Workplace vaccination is a hot potato. Many employers want to know whether they can or should adopt a policy: “No jab, no job” – “No jab, no frontline duties” – “No jab, no return to the office”… are just some of the proposals being mooted.

But what is the discrimination law angle? If an employer chooses to adopt a vaccination policy, what is the risk that it will lead to discrimination claims from unvaccinated staff? Take three practical examples:

1. Disabled employees

X refuses to be vaccinated because he is worried the vaccine may have side-effects. He has a blood disorder and has read about the risk of blood clots linked to the AstraZeneca vaccine. His doctors have tried to persuade him to take the Pfizer vaccine instead. He does not trust them. Through his own research, he has read that Pfizer itself may be linked to a risk of myocarditis (inflammation of the heart muscle). He is uncomfortable with that risk because he has a history of cardiac problems. Can an employer treat X differently because he is unvaccinated?

The issue here is that X’s underlying medical conditions (blood disorder, cardiac problems) may well amount to “disabilities” under s.6 of the Equality Act 2010. His reasons for refusing vaccination are directly linked to both those disabilities. Under s.15 of the Act, the employer is arguably prohibited from treating X unfavourably because of his unvaccinated status – it “arises from” his disabilities. Any action the employer does take against X will be unlawful discrimination, unless it can show it is a “proportionate means of achieving a legitimate aim” (the PROMALA defence).

2. Pregnant employees

Y is pregnant. She declines the vaccine because she is worried that it may affect her unborn child. Y’s employer points her to the current Government advice. It is contained in a handbook for health professionals entitled “Immunisation against Infectious Disease”, also known as the Green Book:

The Green Book says that COVID vaccinations pose “no known risk” to pregnant mothers. However, Y makes a fair point: the only reason there is no known risk is because there have been no large clinical trials involving pregnant women (Chapter 14a, p.23).
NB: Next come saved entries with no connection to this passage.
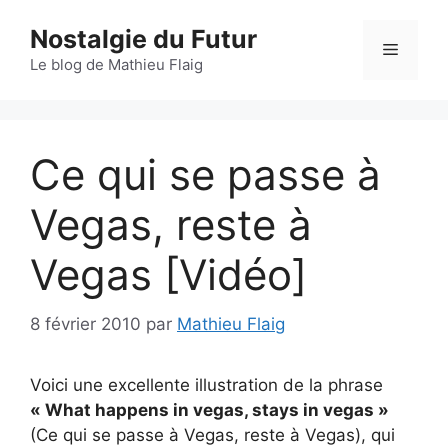
Aller
Nostalgie du Futur
au
Menu
contenu
Le blog de Mathieu Flaig
Ce qui se passe à
Vegas, reste à
Vegas [Vidéo]
8 février 2010
par
Mathieu Flaig
Voici une excellente illustration de la phrase
« What happens in vegas, stays in vegas »
(Ce qui se passe à Vegas, reste à Vegas), qui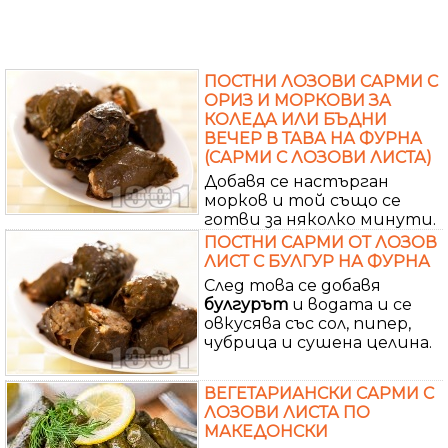
ПОСТНИ ЛОЗОВИ САРМИ С
ОРИЗ И МОРКОВИ ЗА
КОЛЕДА ИЛИ БЪДНИ
ВЕЧЕР В ТАВА НА ФУРНА
(САРМИ С ЛОЗОВИ ЛИСТА)
Добавя се настърган
морков и той също се
готви за няколко минути.
ПОСТНИ САРМИ ОТ ЛОЗОВ
ЛИСТ С БУЛГУР НА ФУРНА
След това се добавя
булгурът
и водата и се
овкусява със сол, пипер,
чубрица и сушена целина.
ВЕГЕТАРИАНСКИ САРМИ С
ЛОЗОВИ ЛИСТА ПО
МАКЕДОНСКИ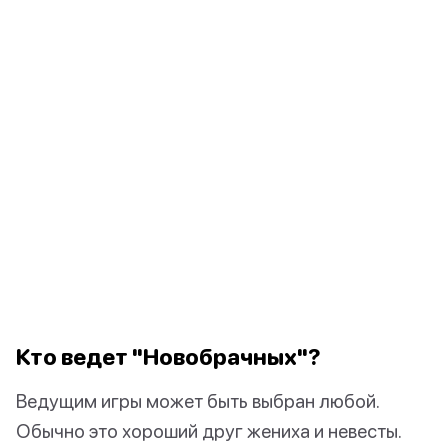
Кто ведет "Новобрачных"?
Ведущим игры может быть выбран любой.
Обычно это хороший друг жениха и невесты.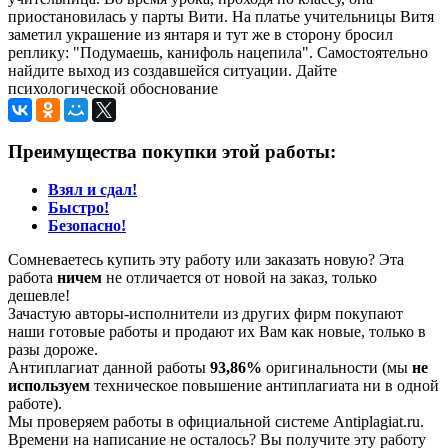
приостановилась у парты Вити. На платье учительницы Витя
заметил украшение из янтаря и тут же в сторону бросил
реплику: "Подумаешь, канифоль нацепила". Самостоятельно
найдите выход из создавшейся ситуации. Дайте
психологической обоснование
Преимущества покупки этой работы:
Взял и сдал!
Быстро!
Безопасно!
Сомневаетесь купить эту работу или заказать новую? Эта
работа
ничем
не отличается от новой на заказ, только
дешевле!
Зачастую авторы-исполнители из других фирм покупают
наши готовые работы и продают их Вам как новые, только в
разы дороже.
Антиплагиат данной работы
93,86%
оригинальности (мы
не
используем
техническое повышение антиплагиата ни в одной
работе).
Мы проверяем работы в официальной системе Аntiplagiat.ru.
Времени на написание не осталось? Вы получите эту работу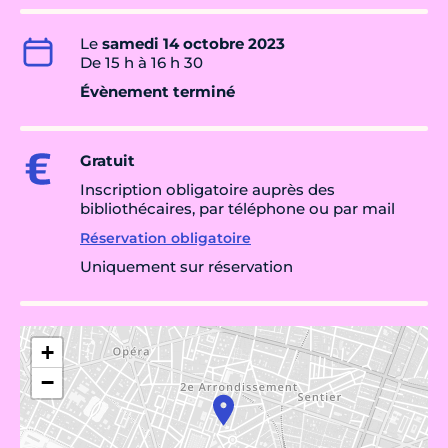
Le
samedi 14 octobre 2023
De 15 h à 16 h 30
Évènement terminé
Gratuit
Inscription obligatoire auprès des
bibliothécaires, par téléphone ou par mail
Réservation obligatoire
Uniquement sur réservation
+
−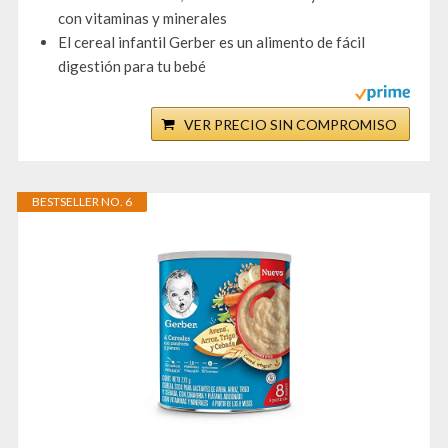
con vitaminas y minerales
El cereal infantil Gerber es un alimento de fácil
digestión para tu bebé
VER PRECIO SIN COMPROMISO
BESTSELLER NO. 6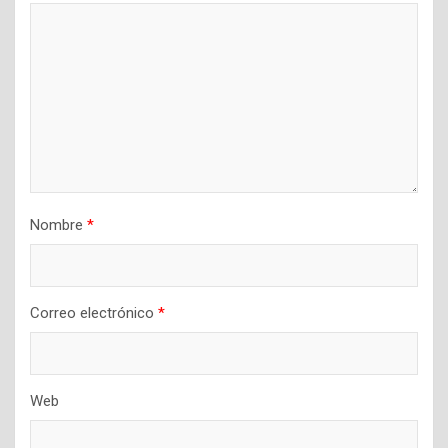
Nombre
*
Correo electrónico
*
Web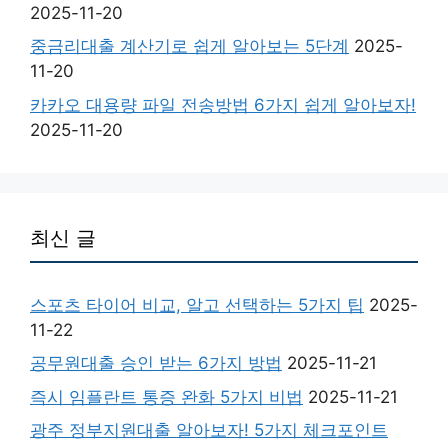
2025-11-20
중금리대출 계산기로 쉽게 알아보는 5단계
2025-
11-20
카카오 대용량 파일 전송방법 6가지 쉽게 알아보자!
2025-11-20
최신 글
스포츠 타이어 비교, 알고 선택하는 5가지 팁
2025-
11-22
공무원대출 승인 받는 6가지 방법
2025-11-21
즉시 임플란트 통증 완화 5가지 비법
2025-11-21
광주 정부지원대출 알아보자! 5가지 체크포인트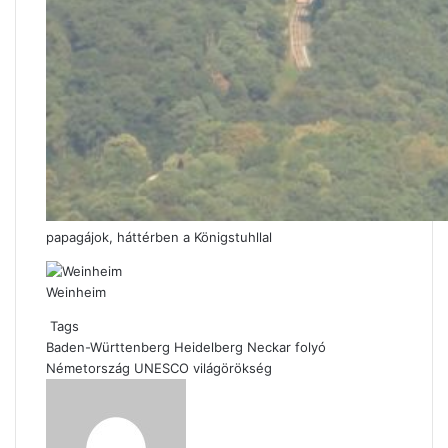
papagájok, háttérben a Königstuhllal
Weinheim
Tags
Baden-Württenberg
Heidelberg
Neckar folyó
Németország
UNESCO világörökség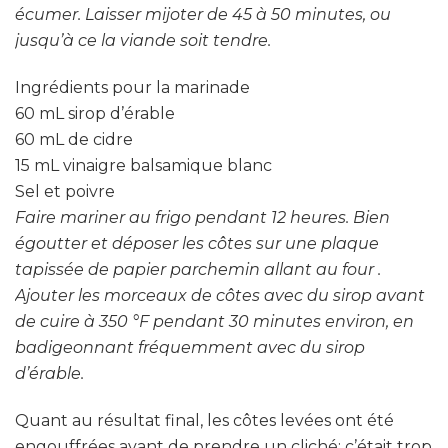
écumer. Laisser mijoter de 45 à 50 minutes, ou
jusqu’à ce la viande soit tendre.
Ingrédients pour la marinade
60 mL sirop d’érable
60 mL de cidre
15 mL vinaigre balsamique blanc
Sel et poivre
Faire mariner au frigo pendant 12 heures. Bien
égoutter et déposer les côtes sur une plaque
tapissée de papier parchemin allant au four .
Ajouter les morceaux de côtes avec du sirop avant
de cuire à 350 °F pendant 30 minutes environ, en
badigeonnant fréquemment avec du sirop
d’érable.
Quant au résultat final, les côtes levées ont été
engouffrées avant de prendre un cliché; c’était trop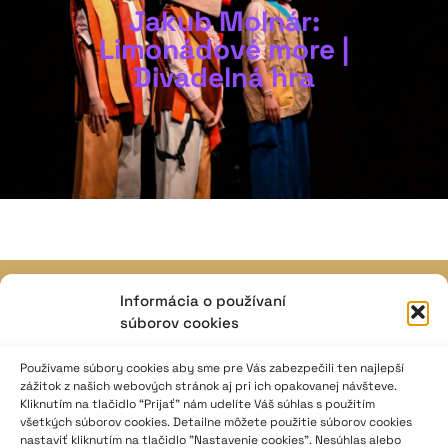
Jakub Molnár:
Limonádové more |
Divadelná hra
Informácia o používaní
JAVISKO
súborov cookies
ISSN: 2730-1257
e-mail: javisko.noc@nocka.sk
Používame súbory cookies aby sme pre Vás zabezpečili ten najlepší
zážitok z našich webových stránok aj pri ich opakovanej návšteve.
Kliknutím na tlačidlo “Prijať” nám udelíte Váš súhlas s použitím
Nám. SNP č. 12, 812 34 Bratislava 1
všetkých súborov cookies. Detailne môžete použitie súborov cookies
Slovenská republika
nastaviť kliknutím na tlačidlo "Nastavenie cookies". Nesúhlas alebo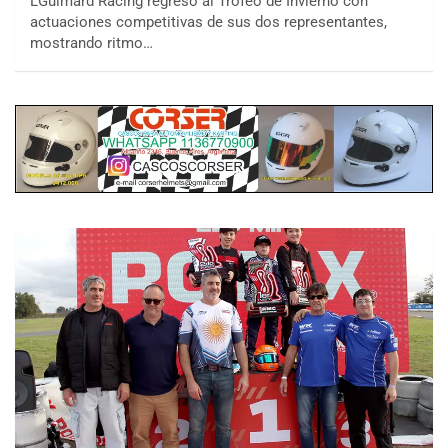
LGuimard Racing regresó al Trofeo de Invierno con
actuaciones competitivas de sus dos representantes,
mostrando ritmo…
The problem here is that Y’s unvaccinated status is linked directly to her pregnancy. If the employer treats her unfavourably, it is arguably “because of her pregnancy” and so unlawful under s.18 of the Equality Act 2010. The counter-argument is that Y’s attitude towards vaccination is separable from her pregnancy. Many pregnant women have taken the vaccine without any risk. Can Y’s employer overrule her concerns because it considers them unscientific? Is it wise for the employer to engage in a medical debate with its employee, or should it simply respect her personal choice and make an exception just for her?
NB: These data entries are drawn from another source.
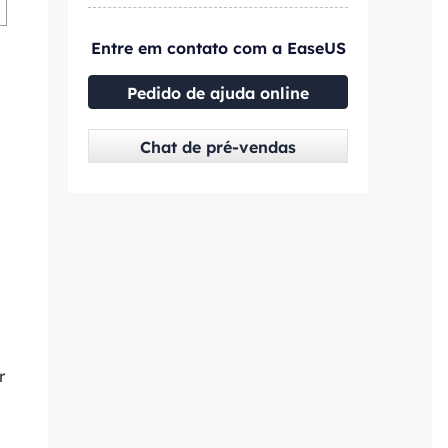
Entre em contato com a EaseUS
Pedido de ajuda online
Chat de pré-vendas
r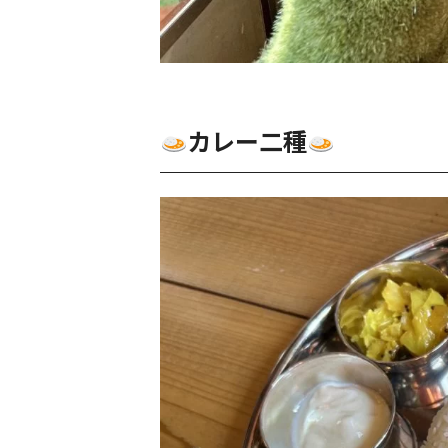
カレー二種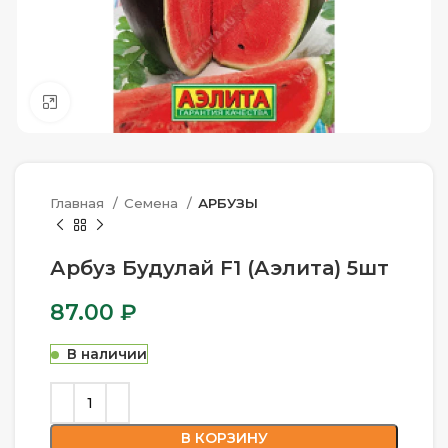
Нажмите, чтобы увеличить
Главная
Семена
АРБУЗЫ
Арбуз Будулай F1 (Аэлита) 5шт
87.00
₽
В наличии
В КОРЗИНУ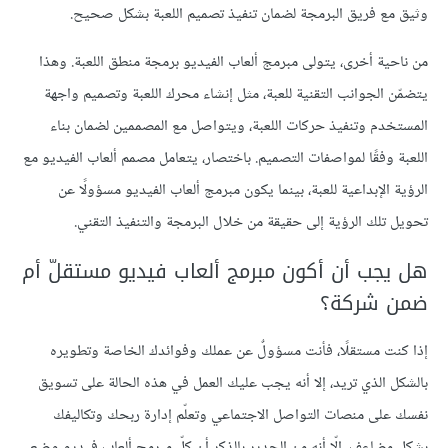
وثيق مع فريق البرمجة لضمان تنفيذ تصميم اللعبة بشكل صحيح.
من ناحية أخرى، يتولى مبرمج ألعاب الفيديو برمجة منطق اللعبة. وهذا
يتضمّن الجوانب التقنية للعبة، مثل إنشاء محرك اللعبة وتصميم واجهة
المستخدم وتنفيذ حركات اللعبة، ويتواصل مع المصممين لضمان بناء
اللعبة وفقًا لمواصفات التصميم. باختصار، يتعامل مصمم ألعاب الفيديو مع
الرؤية الإبداعية للعبة، بينما يكون مبرمج ألعاب الفيديو مسؤولًا عن
تحويل تلك الرؤية إلى حقيقة من خلال البرمجة والتنفيذ التقني.
هل يجب أن أكون مبرمج ألعاب فيديو مستقلّ أم
ضمن شركة؟
إذا كنت مستقلًا، فأنت مسؤولٌ عن عملك وفوائدك الخاصة وتطويره
بالشكل الذي تريد، إلا أنه يجب عليك العمل في هذه الحالة على تسويق
نفسك على منصات التواصل الاجتماعي وتعلّم إدارة ربحك وتكاليفك
بشكل مضاعف. إلّا أنه من الجدير بالذكر أن كلّ مبرمج ألعاب فيديو وضع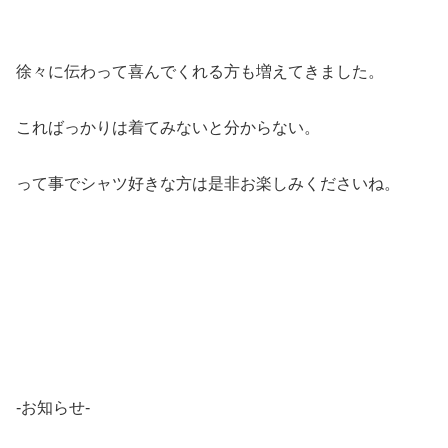
徐々に伝わって喜んでくれる方も増えてきました。
こればっかりは着てみないと分からない。
って事でシャツ好きな方は是非お楽しみくださいね。
-お知らせ-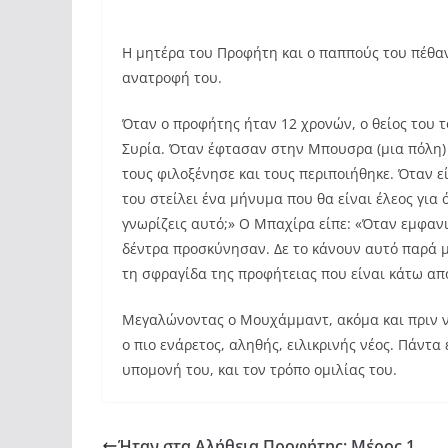
Η μητέρα του Προφήτη και ο παππούς του πέθανε
ανατροφή του.
Όταν ο προφήτης ήταν 12 χρονών, ο θείος του τ
Συρία. Όταν έφτασαν στην Μπουσρα (μια πόλη)
τους φιλοξένησε και τους περιποιήθηκε. Όταν ε
του στείλει ένα μήνυμα που θα είναι έλεος γι
γνωρίζεις αυτό;» Ο Μπαχίρα είπε: «Όταν εμφανι
δέντρα προσκύνησαν. Δε το κάνουν αυτό παρά 
τη σφραγίδα της προφήτειας που είναι κάτω απο
Μεγαλώνοντας ο Μουχάμμαντ, ακόμα και πριν ν
ο πιο ενάρετος, αληθής, ειλικρινής νέος. Πάντ
υπομονή του, και τον τρόπο ομιλίας του.
Ήταν στα Αλήθεια Προφήτης; Μέρος 1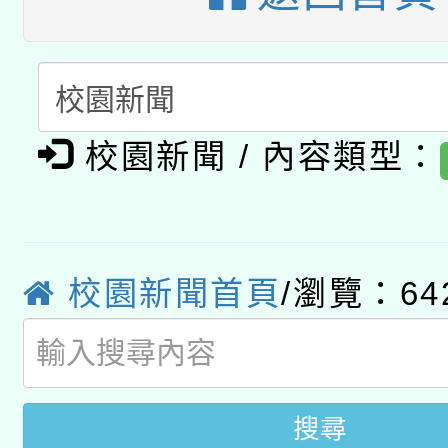
開 智慧啟航」
動」
月28日止
轉知教育部國民及學前
關事宜
函轉國家教育研究院中心
國立臺灣師範大學辦理「1
轉知教育部國民及學前
原住民族教育政策研討
年度健康促進學校輔導
校園新聞 / 內容類型：
函轉國立臺灣師範大學
新北市政府教育局辦理「
族教育國際趨勢與發展
業成長研習」實施計畫
轉知有關國立成功大學
族語言臺北學習中心11
師專業成長研習實施計
教育部國民及學前教育署「
校園新聞首頁
/瀏覽：64
文教學共融平台-教案
「族語學習班」招生簡章
方素養工作坊新北場」
年度COVID-19疫苗
件」活動簡章
接種對象擴大為「滿6
搜尋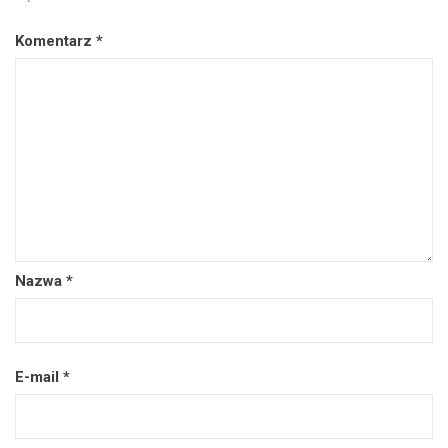
Komentarz
*
Nazwa
*
E-mail
*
3.Employees with a religious or ethical belief

Z rejects vaccination as a matter of principle. She objects to the fact that some of the vaccines experimented on aborted foetal tissue during their testing and development phase. She refuses to have anything to do with them given her deeply-held views on abortion. Can her employer enforce a policy against her?
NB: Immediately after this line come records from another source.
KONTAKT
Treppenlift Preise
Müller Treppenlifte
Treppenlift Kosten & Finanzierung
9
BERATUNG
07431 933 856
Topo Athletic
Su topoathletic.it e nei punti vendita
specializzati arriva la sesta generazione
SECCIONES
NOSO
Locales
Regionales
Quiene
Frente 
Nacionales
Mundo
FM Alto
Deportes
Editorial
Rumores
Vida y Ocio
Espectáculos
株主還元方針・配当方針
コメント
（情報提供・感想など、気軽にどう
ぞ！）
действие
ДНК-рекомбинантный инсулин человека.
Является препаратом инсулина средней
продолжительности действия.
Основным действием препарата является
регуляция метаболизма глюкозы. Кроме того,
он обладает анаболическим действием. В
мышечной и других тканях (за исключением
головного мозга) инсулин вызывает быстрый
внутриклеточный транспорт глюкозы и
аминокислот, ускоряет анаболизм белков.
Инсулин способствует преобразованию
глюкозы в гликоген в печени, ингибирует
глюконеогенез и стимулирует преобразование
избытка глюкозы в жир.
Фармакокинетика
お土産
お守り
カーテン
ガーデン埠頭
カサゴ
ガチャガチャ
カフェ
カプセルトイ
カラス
The issue here is that Z’s views probably could qualify as a protected religious or philosophical belief under s.10 of the Equality Act. They probably would meet the five Grainger criteria (laid down in Grainger plc v Nicholson [2010] IRLR 4). If an employer dismisses Z because of her belief, it could become liable for direct discrimination under s.13 of the Equality Act 2010. On the other hand, what if the employer creates an exception for Z, but then other employees try to “jump on the bandwagon”? Is the employer undermining its own policy?

Concluding thoughts

In short, almost any vaccination policy creates the potential for discrimination claims. Perhaps the highest risk option for an employer is a blunt, one-size-fits-all approach to vaccination. Such a policy will overlook employees whose refusal to vaccinate is linked to an underlying protected characteristic under the Equality Act 2010. Before taking action against an unvaccinated employee, the employer must test why he or she is unvaccinated. It is also wise to leave some wiggle room in the policy. An approach that is too rigid may end up committing an employer to a discriminatory course of action.